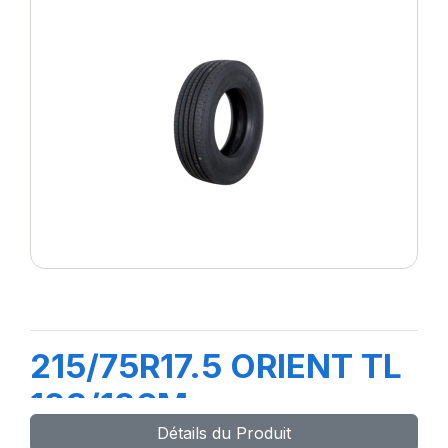
215/75R17.5 ORIENT TL
128/126M
Détails du Produit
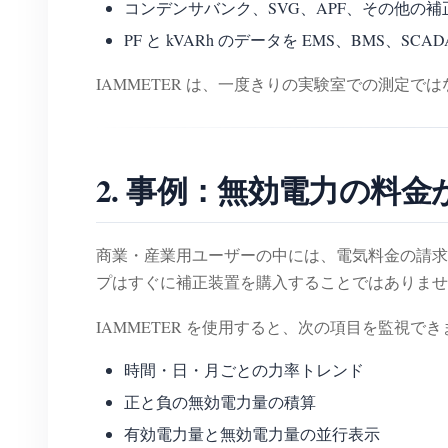
コンデンサバンク、SVG、APF、その他の補
PF と kVARh のデータを EMS、BMS
IAMMETER は、一度きりの実験室での測定では
2. 事例：無効電力の料
商業・産業用ユーザーの中には、電気料金の請
プはすぐに補正装置を購入することではありませ
IAMMETER を使用すると、次の項目を監視でき
時間・日・月ごとの力率トレンド
正と負の無効電力量の積算
有効電力量と無効電力量の並行表示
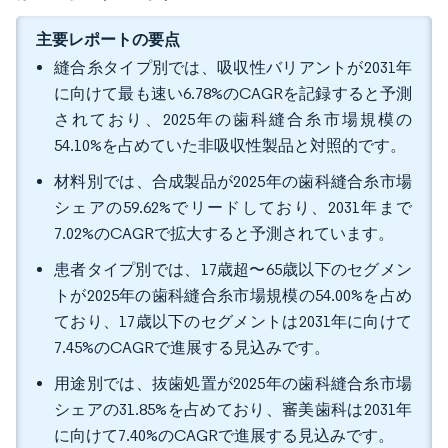
主要レポートの要点
縫合糸タイプ別では、吸収性バリアントが2031年
に向けて最も速い6.78%のCAGRを記録すると予測
されており、2025年の歯科縫合糸市場規模の
54.10%を占めていた非吸収性製品と対照的です。
材料別では、合成製品が2025年の歯科縫合糸市場
シェアの59.62%でリードしており、2031年まで
7.02%のCAGRで拡大すると予測されています。
患者タイプ別では、17歳超〜65歳以下のセグメン
トが2025年の歯科縫合糸市場規模の54.00%を占め
ており、17歳以下のセグメントは2031年に向けて
7.45%のCAGRで進展する見込みです。
用途別では、抜歯処置が2025年の歯科縫合糸市場
シェアの31.85%を占めており、審美歯科は2031年
に向けて7.40%のCAGRで進展する見込みです。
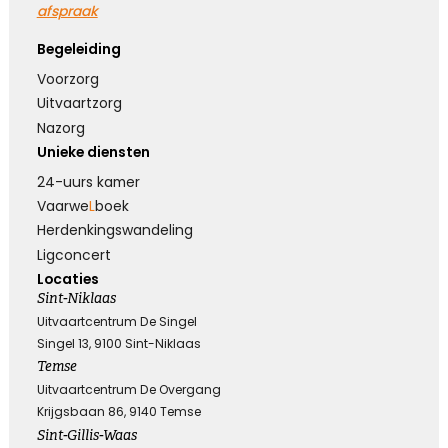
afspraak
Koester de momenten
Begeleiding
Koester de vele mooie momenten die jullie
Voorzorg
hebben gehad, kijk terug met een lach en een
Uitvaartzorg
traan.
Nazorg
Unieke diensten
Kies dit gedicht
24-uurs kamer
Vaarwe
L
boek
Herdenkings­wandeling
Ligconcert
Loslaten zonder spijt
Locaties
Sint-Niklaas
Loslaten is achterom kijken zonder spijt, en
Uitvaartcentrum De Singel
vooruit kijken zonder verwachtingen ...
Singel 13, 9100 Sint-Niklaas
Temse
Uitvaartcentrum De Overgang
Kies dit gedicht
Krijgsbaan 86, 9140 Temse
Sint-Gillis-Waas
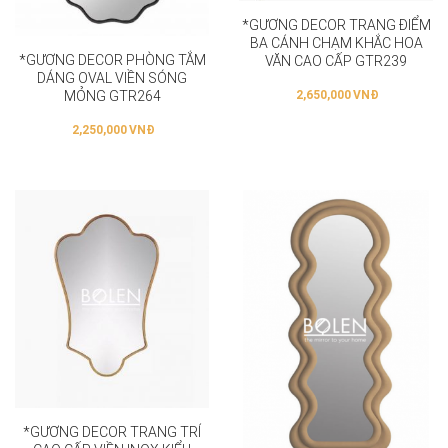
*GƯƠNG DECOR TRANG ĐIỂM
BA CÁNH CHẠM KHẮC HOA
*GƯƠNG DECOR PHÒNG TẮM
VĂN CAO CẤP GTR239
DÁNG OVAL VIỀN SÓNG
MỎNG GTR264
2,650,000
VNĐ
2,250,000
VNĐ
*GƯƠNG DECOR TRANG TRÍ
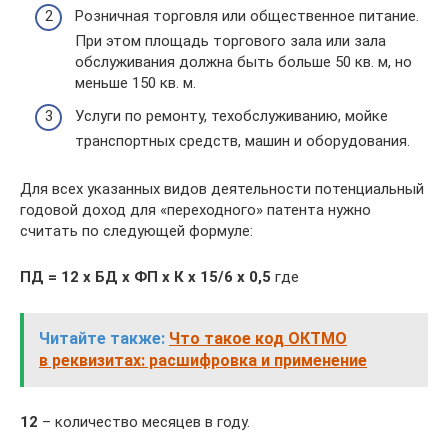
Розничная торговля или общественное питание.
При этом площадь торгового зала или зала
обслуживания должна быть больше 50 кв. м, но
меньше 150 кв. м.
Услуги по ремонту, техобслуживанию, мойке
транспортных средств, машин и оборудования.
Для всех указанных видов деятельности потенциальный
годовой доход для «переходного» патента нужно
считать по следующей формуле:
ПД = 12 х БД х ФП х К х 15/6 х 0,5
где
Читайте также:
Что такое код ОКТМО
в реквизитах: расшифровка и применение
12
– количество месяцев в году.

→ Exercise directions
Lines from the one containing "в реквизитах: расшифровка и применение" through the last line of the records, both included, are the only ones to print, each exactly as it is.

→ Written answer
в реквизитах: расшифровка и применение
12
– количество месяцев в году.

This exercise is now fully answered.